Figuratively speaking, Putin put God at his service. He “privatized” God in his personal interests in the same way he privatized the major television channels, as well as the oil and gas companies, as a part of his clandestine domain. As a part of the deal, the Orthodox Church (again without historical precedence) received extensive power to intervene in the ideological and political life of the country. The involvement of the Orthodox Church in Russian politics and ideology helped Putin strengthen his regime, and at the same time encouraged obscurantism in society and the decline of science, contributing to the flight of the best minds from Russia as well as to the country’s isolation by the West.

Of course, it is possible to contend that one ideology exists in Russia, whose major goal is the accumulation of wealth for Russians, from their leaders down to ordinary people. However, such an ideology is essentially deeply individualistic, and is actually destructive in terms of consolidating a society’s public ideology around what a desirable society should do.

Individualistic ideology, with greed as its main value, appeals to the anti-social instincts, encourages the atomization of society and is deeply hostile to state and order. In fact, all secular ideologies prompt the bureaucracy and all of a country’s citizens to act in the interests of the society, even without commands from the ruling elite (although the efficacy of these ideologies is another matter.) None of the secular ideologies—liberal, Communist or radical nationalist—suited Putin, whose behavior is ostensibly aimed only at the maintenance of his personal power and his wealth. Even the relatively mild nationalist ideology, with patriotism as its main value, which Putin has tried to regenerate since his arrival to power, could not gain real support in a deeply fragmented and politically indifferent society. Most Russians today are deeply indifferent to the national interests of their country, because they can see the ruling elite is completely absorbed with the maintenance and expansion of their power and illegally acquired wealth.

The Orthodox religion as an ideology appears more consistent than any other versions of ideologies offered by Putin’s aides, “sovereign democracy” among them. All other secular ideologies are a threat to Putin’s personal power. By accepting, de facto, the Orthodox religion as a national ideology, and demonstrating his personal allegiance to the Church and friendship with the Patriarch, Putin hopes to significantly improve his political standing in the country, and to expand the ideological basis for his relations with the majority of Russians, which has significantly deteriorated in the last several years.

Indeed, the official ideology of the Russian Orthodox Church satisfies Putin in every way. This ideology not only includes the various “pure” religious postulates which if—and only if — implemented can indeed boost morals in society, it also provides political directives that are fully acceptable to Putin’s regime. Of all the possible ideologies, the ideology offered by the Church best helps Putin to solve his most important problem—the legitimization of his regime.

RECORD EXCERPTS:
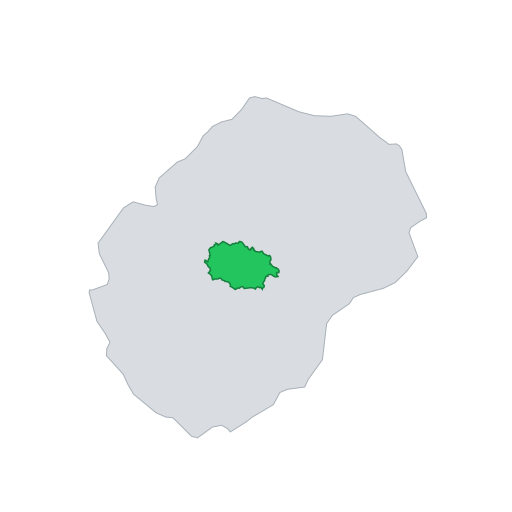 Chashka, Čaška, North Macedonia shown in context, rotated 331°
{"feature_id": "65306769B55292490733903", "entity_name": "Chashka", "entity_type": "district", "adm_level": 2, "iso_a3": "MKD", "parent_name": "North Macedonia", "parent_adm1": "Čaška", "projection": "albers", "projection_center": [21.618, 41.602], "detail": "fine", "context": "in_parent", "style": "filled", "palette": "green", "viewbox_px": 512, "rotation_deg": 331, "n_neighbors": 0, "source": "geoboundaries", "source_scale": "gbopen_adm2", "svg_char_len": 2740}
<svg xmlns="http://www.w3.org/2000/svg" viewBox="0 0 512 512"><g transform="rotate(331 256 256)"><path d="M233.3,135.7L241.0,136.7L257.8,131.9L268.2,125.2L273.6,124.2L280.6,121.6L290.8,122.0L301.2,124.8L314.3,120.9L327.1,114.6L332.3,116.1L337.9,121.4L341.7,122.8L363.3,150.5L375.2,161.7L389.2,170.1L405.1,176.1L410.8,182.1L421.4,211.6L426.4,222.8L433.2,226.1L434.8,229.3L435.2,233.6L427.9,254.6L425.6,301.4L423.7,305.2L415.7,305.1L405.1,306.2L401.1,309.9L397.2,335.1L380.2,342.5L364.7,346.7L351.5,346.0L328.5,340.2L321.0,339.6L314.5,343.0L294.0,344.9L285.0,349.4L263.8,378.9L242.3,389.0L235.0,394.2L218.5,387.7L210.7,387.0L199.2,394.4L174.2,395.1L167.5,396.3L148.2,397.4L147.5,393.3L143.9,387.4L135.0,384.5L116.6,386.7L112.2,382.4L105.0,357.3L99.1,353.2L92.6,344.7L81.9,317.4L81.7,305.5L82.6,295.2L76.8,270.7L80.7,264.6L86.4,260.8L86.6,251.0L85.2,236.1L92.3,207.0L94.1,204.9L95.8,206.3L112.0,208.8L116.3,205.1L119.0,199.4L120.1,178.0L124.1,168.2L163.4,149.7L174.9,149.1L183.7,157.8L190.7,163.3L194.9,163.2L196.4,157.6L201.2,146.9L209.2,140.8L233.0,135.6L233.3,135.7Z" fill="#d9dde1" stroke="#a8b0b8" stroke-width="1"/><path d="M235.5,229.1L234.1,227.3L228.2,228.2L228.5,227.5L228.1,226.3L227.3,225.5L227.4,226.3L224.9,226.0L224.2,227.0L223.5,227.0L222.3,227.2L220.4,226.6L217.8,227.7L216.3,233.1L215.4,233.1L214.7,235.1L213.3,235.5L211.0,237.6L209.5,234.9L208.1,236.3L209.4,240.1L209.0,241.1L209.2,242.6L210.1,244.6L209.0,246.1L209.1,246.7L206.1,247.7L207.2,249.9L207.6,252.4L206.6,254.7L206.7,256.0L209.0,256.2L211.4,257.6L213.8,257.7L214.6,258.8L214.5,260.2L216.5,262.4L216.5,263.1L219.3,265.3L219.8,268.1L219.4,269.2L218.7,270.0L220.1,271.9L221.4,274.9L222.2,275.5L223.4,274.8L226.1,276.1L226.8,275.6L228.8,276.0L229.8,276.7L229.9,278.7L236.2,281.2L238.7,283.2L239.5,284.7L240.6,283.9L242.6,283.7L243.7,285.4L244.8,285.5L245.4,288.0L245.9,287.2L247.5,287.4L248.9,285.9L248.5,283.6L249.6,282.5L251.5,281.8L252.3,280.6L253.8,279.8L254.5,278.7L255.5,278.8L256.6,279.5L257.2,278.3L259.5,278.9L260.5,279.9L262.2,283.1L263.2,283.9L265.3,284.6L265.0,282.5L265.8,281.4L265.8,280.8L266.6,280.6L267.9,281.6L268.1,281.3L269.0,280.3L269.1,278.4L268.5,277.3L268.1,276.1L267.5,276.0L265.5,273.1L265.0,269.9L264.4,269.7L264.9,269.3L264.7,269.0L265.5,267.3L266.8,266.9L267.6,265.9L268.4,263.4L268.0,262.0L266.8,262.0L263.8,257.7L263.7,254.8L261.9,254.2L261.2,254.5L257.7,251.8L257.5,250.3L256.9,249.9L257.3,249.6L257.2,248.4L257.5,248.2L257.1,247.9L257.2,246.7L255.8,246.8L255.1,247.6L254.5,247.3L254.0,247.9L253.2,247.5L253.3,246.9L252.7,246.2L253.0,243.7L251.2,242.7L250.5,237.3L249.5,235.9L248.4,235.9L248.3,235.3L246.4,236.2L244.5,234.7L243.0,234.9L241.5,233.9L238.5,234.3L235.5,229.1Z" fill="#22c55e" stroke="#15803d" stroke-width="1.5"/></g></svg>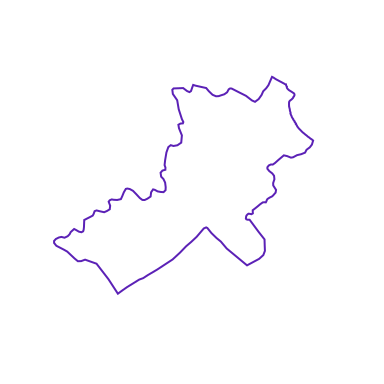 the district of Atlántida, Canelones, Uruguay, rotated 233°
{"feature_id": "84410073B77727536029585", "entity_name": "Atlántida", "entity_type": "district", "adm_level": 2, "iso_a3": "URY", "parent_name": "Uruguay", "parent_adm1": "Canelones", "projection": "robinson", "projection_center": [-55.769, -34.694], "detail": "fine", "context": "isolated", "style": "outline", "palette": "violet", "viewbox_px": 384, "rotation_deg": 233, "n_neighbors": 0, "source": "geoboundaries", "source_scale": "gbopen_adm2", "svg_char_len": 3767}
<svg xmlns="http://www.w3.org/2000/svg" viewBox="0 0 384 384"><g transform="rotate(233 192 192)"><path d="M160.2,319.7L161.6,319.4L162.5,319.1L163.5,318.7L164.4,318.5L165.3,318.3L166.3,317.9L167.1,317.7L167.5,317.7L168.6,317.4L169.6,317.1L170.5,316.9L171.5,316.7L172.5,316.4L173.5,316.2L174.2,316.1L175.1,316.0L175.9,315.9L176.6,315.8L177.4,315.7L178.1,315.6L178.9,315.5L179.8,315.6L180.4,315.5L180.9,315.5L181.4,315.6L182.0,315.8L182.6,315.8L183.8,315.8L184.0,316.2L185.3,316.2L186.0,316.1L186.6,316.3L186.7,316.5L188.0,316.4L189.1,316.5L189.3,316.7L190.1,316.7L191.3,316.8L192.0,316.9L193.0,317.3L193.4,317.3L194.3,317.5L194.9,317.7L195.4,317.8L195.6,318.2L195.9,318.4L197.3,318.9L197.8,319.1L198.3,319.3L198.9,319.7L199.2,319.9L199.7,320.1L201.0,320.6L201.5,320.9L201.9,321.0L202.4,321.4L202.9,321.7L203.3,322.0L203.7,322.3L204.1,322.6L204.4,322.9L204.8,323.1L205.1,323.5L205.5,323.8L205.8,324.5L206.0,325.0L206.0,325.6L206.0,326.3L206.0,326.8L206.0,327.3L206.1,327.8L206.1,328.2L206.2,328.6L206.3,329.2L206.9,330.2L206.9,330.8L207.1,331.2L207.5,331.7L207.5,331.9L208.0,332.4L208.6,332.7L209.4,332.8L210.5,332.4L212.0,331.9L213.5,331.3L215.1,330.7L217.0,330.4L218.1,330.5L218.7,330.8L219.0,331.2L219.7,331.2L220.2,331.2L220.8,331.5L221.4,331.8L221.6,331.5L222.3,331.1L223.4,330.7L224.8,330.0L225.6,329.7L227.4,328.8L228.1,328.5L229.6,327.8L231.3,327.0L233.5,326.2L234.2,326.0L235.8,325.2L231.3,317.3L230.2,313.7L229.6,309.5L227.6,305.9L226.1,301.2L226.1,296.6L229.0,295.0L236.3,293.0L243.8,289.3L250.8,285.9L251.8,284.7L251.9,283.1L250.5,280.0L250.6,276.6L251.7,273.5L252.5,271.0L254.0,268.8L257.3,266.9L262.4,266.1L266.5,265.9L268.6,264.1L274.7,258.9L276.8,257.4L275.6,255.5L273.2,251.9L273.3,250.1L275.6,248.8L280.3,247.5L285.8,239.6L285.5,237.8L281.8,235.7L274.2,235.4L266.1,231.2L256.3,227.8L253.1,227.2L252.3,226.0L253.6,224.0L253.9,221.6L250.8,220.0L243.3,218.0L237.9,213.1L238.1,208.5L239.9,204.9L242.2,203.2L242.1,200.1L239.0,195.4L233.6,189.7L230.0,186.3L227.5,185.5L225.8,184.1L226.9,181.3L226.3,178.5L222.8,176.6L219.6,177.0L215.7,176.2L211.7,173.9L209.4,172.0L209.0,169.2L210.8,167.1L213.2,164.9L216.1,163.6L217.5,162.5L216.4,159.2L213.3,156.2L213.5,152.3L214.1,149.4L215.5,147.6L218.6,146.7L223.6,146.2L228.4,145.6L231.8,144.1L233.7,142.4L234.3,141.0L232.8,137.4L230.7,133.9L229.1,130.9L230.7,127.4L232.9,124.8L234.4,123.4L234.9,121.3L234.4,119.6L230.3,118.4L227.7,115.9L228.0,112.7L228.7,109.7L232.2,106.7L234.7,104.7L235.3,102.7L233.6,100.1L232.9,98.5L233.3,95.9L234.0,92.0L234.5,89.1L229.0,84.6L227.1,82.8L226.1,81.4L226.4,79.5L228.4,77.8L231.3,76.6L233.4,75.6L233.0,71.0L231.9,68.8L231.5,66.1L232.2,62.7L234.7,60.7L235.8,58.3L236.4,55.0L235.9,52.4L234.3,51.2L230.7,51.3L223.2,54.9L219.5,56.5L209.6,58.2L205.4,59.2L203.5,61.9L202.3,65.9L192.2,72.6L172.7,72.8L155.4,71.6L155.3,77.8L155.1,83.2L153.8,97.2L152.6,101.1L152.2,106.9L151.0,117.5L149.8,135.9L150.8,145.9L152.2,154.7L152.6,161.2L153.4,168.7L155.8,179.5L155.2,182.0L154.0,182.6L147.5,182.8L140.4,183.9L135.1,185.2L126.0,185.7L100.3,191.8L98.2,205.4L98.7,211.0L101.1,214.8L105.7,218.0L110.5,221.4L120.0,221.2L133.4,221.3L135.2,221.3L136.3,219.8L137.4,219.0L138.3,219.0L139.6,220.2L140.4,221.3L140.7,222.8L140.7,224.0L139.7,225.1L138.5,226.1L138.3,227.7L139.6,228.6L140.9,229.5L140.9,232.0L141.0,235.7L141.2,239.1L141.1,242.3L140.2,243.7L139.3,244.7L139.8,245.8L140.5,246.8L141.0,248.1L140.8,250.7L140.3,253.2L140.4,254.5L141.2,258.4L143.1,260.4L148.3,260.8L150.3,262.2L152.6,265.5L155.6,267.3L158.5,267.3L162.2,266.3L165.2,266.2L166.4,267.1L167.0,269.3L166.5,271.6L165.3,273.0L165.2,275.7L165.6,280.2L166.0,287.4L163.4,289.6L159.9,291.7L158.9,293.6L158.2,298.1L156.5,301.9L155.4,306.0L156.8,308.9L156.8,313.0L157.7,316.3L160.2,319.7Z" fill="none" stroke="#5b21b6" stroke-width="2"/></g></svg>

COMPLETE THE FOLLOWING:
[1] According to the excerpt on Putin and the Orthodox Church, why are most Russians today indifferent to their country's national interests? Answer in one to three sentences.
[2] Repeat the passage of the excerpt on Putin and the Orthodox Church from "The Orthodox religion as an" to "last several years.".
The records play no part in this work.

OUTPUTS FOR THE TASKS:
[1] Most Russians are indifferent to their country's national interests because they see that the ruling elite is completely absorbed with maintaining and expanding its power and its illegally acquired wealth.

[2]
The Orthodox religion as an ideology appears more consistent than any other versions of ideologies offered by Putin’s aides, “sovereign democracy” among them. All other secular ideologies are a threat to Putin’s personal power. By accepting, de facto, the Orthodox religion as a national ideology, and demonstrating his personal allegiance to the Church and friendship with the Patriarch, Putin hopes to significantly improve his political standing in the country, and to expand the ideological basis for his relations with the majority of Russians, which has significantly deteriorated in the last several years.